Kolumne von Susanne Falk.
Kinder tun das gerne und oft – laut sein. Es ist, als ob sie sich vergewissern müssten, dass sie noch da sind. Die eigene Stimme hören, das Trommeln der Füße, selbst ein lauter Schluckauf (in Österreich Schnackerl genannt) sagen uns, dass wir am Leben sind und lassen uns ganz unmittelbar mit der Welt in Kontakt treten. Doch was passiert, wenn es um uns herum ganz leise wird?
Es gibt viele Situationen, in denen wir leise sind, entweder weil wir es wollen oder weil wir es müssen. Oft auch deshalb, weil es schlicht von uns erwartet wird. Kein Quatschen im Unterricht, keine laute Musik nach zehn Uhr abends und wehe jemand fängt im Konzert vor mir an, mit dem Bonbonpapier zu rascheln – da steigt das Aggressionsbarometer binnen weniger Sekunden um ein Vielfaches an! Wer im Wiener Musikverein die Ricola hervorzieht, der begibt sich in Gefahr!
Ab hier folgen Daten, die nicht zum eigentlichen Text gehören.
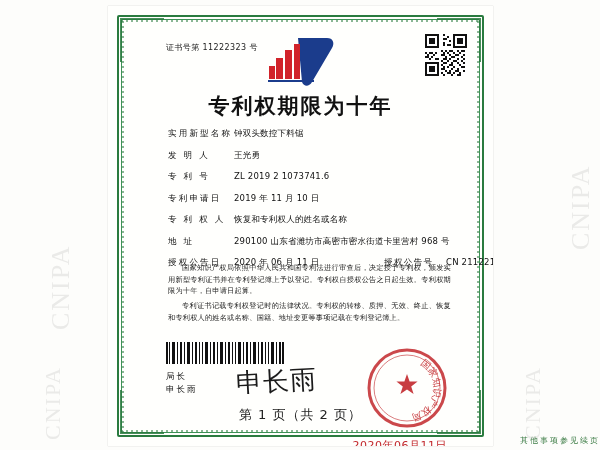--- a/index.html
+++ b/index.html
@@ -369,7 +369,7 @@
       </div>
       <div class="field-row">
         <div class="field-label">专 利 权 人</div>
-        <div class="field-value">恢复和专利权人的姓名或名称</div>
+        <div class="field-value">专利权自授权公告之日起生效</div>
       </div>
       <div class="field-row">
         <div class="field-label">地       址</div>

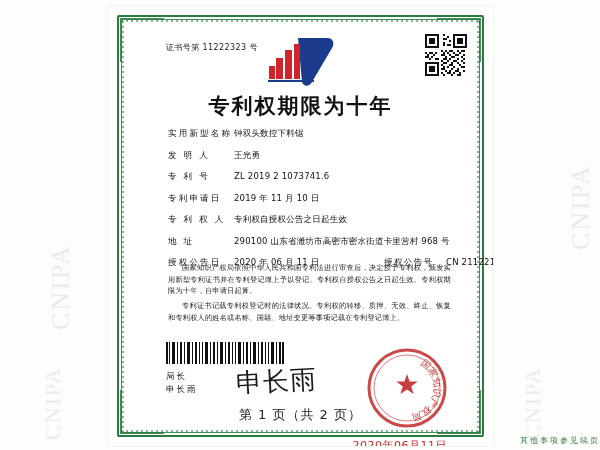--- a/index.html
+++ b/index.html
@@ -219,8 +219,7 @@
     position: absolute;
     left: 0; right: 0;
     bottom: 22px;
-    text-align: center;
-    font-size: 13px;
+    font-size: 10px;
     color: #222;
     letter-spacing: 1px;
   }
Jetzt wo wir in Wien wieder im Lockdown daheim sitzen werden, jeder für sich allein bzw. im kleinen Familienverbund, wird es auch wieder ganz leise um uns herum. Keine Konzerte mehr, keine Staatsoper, nicht einmal Musikunterricht in der Schule. In so existenzbedrohenden Zeiten wie diesen ist die Stille nur schwer auszuhalten. Wer hört denn noch, dass wir da sind?
JLo weiß es natürlich besser. „Let’s get Loud!“ ist kein Vorschlag zur Güte, es ist ein überlebenswichtiger Schritt im Kampf gegen den Wahnsinn. Darum singen Menschen und sprechen mit sich selbst, wenn sie allein sind: Um sich zu vergewissern, dass es sie noch gibt. Ich selbst spreche reichlich viel mit mir selbst, wenn ich allein bin, allerdings nur innerhalb meiner eigenen vier Wände. Die Grenze zwischen Verstand und Wahnsinn ist nämlich fließend und es ist ein feiner Unterschied zwischen den Irren da draußen, die ständig vor sich hinbrabbelnd durch die U-Bahn-Station schlurfen und mir, die sich beim Zusammenbau eines Badezimmerunterschranks jeden Schritt laut und deutlich selbst erklärt: „So, Susanne, nun mal die dicke Schraube da ansetzen und… ach Scheiße! Wo ist jetzt die dicke Schraube schon wieder hin?“
Umso größer ist die Freude, dass meine Nachkommenschaft, mit Trompete und Saxophon ausgestattet, locker unser ganzes Viertel davon in Kenntnis setzen kann, dass wir noch leben. Zum Glück haben wir sehr nette Nachbarn…Wobei ja nichts über das gemeinsame Musizieren von Familien geht. Das hat uns schon von der Familie Mozart bis van Halen einiges an Spaß, Freude und Schönheit in diese Welt getragen. Eine ganz besondere Familie sind die Kanneh-Masons, nachzuhören etwa unter https://www.youtube.com/watch?v=k_LmRcr8Mm4. Wenn jemand in diesen Zeiten gegen Angst und Dunkelheit anspielen kann, dann diese Familie! Meine eigene trötet dagegen laut, aber nicht weniger leidenschaftlich über Wien hinweg. Und die Botschaft ist klar: Wir sind noch da!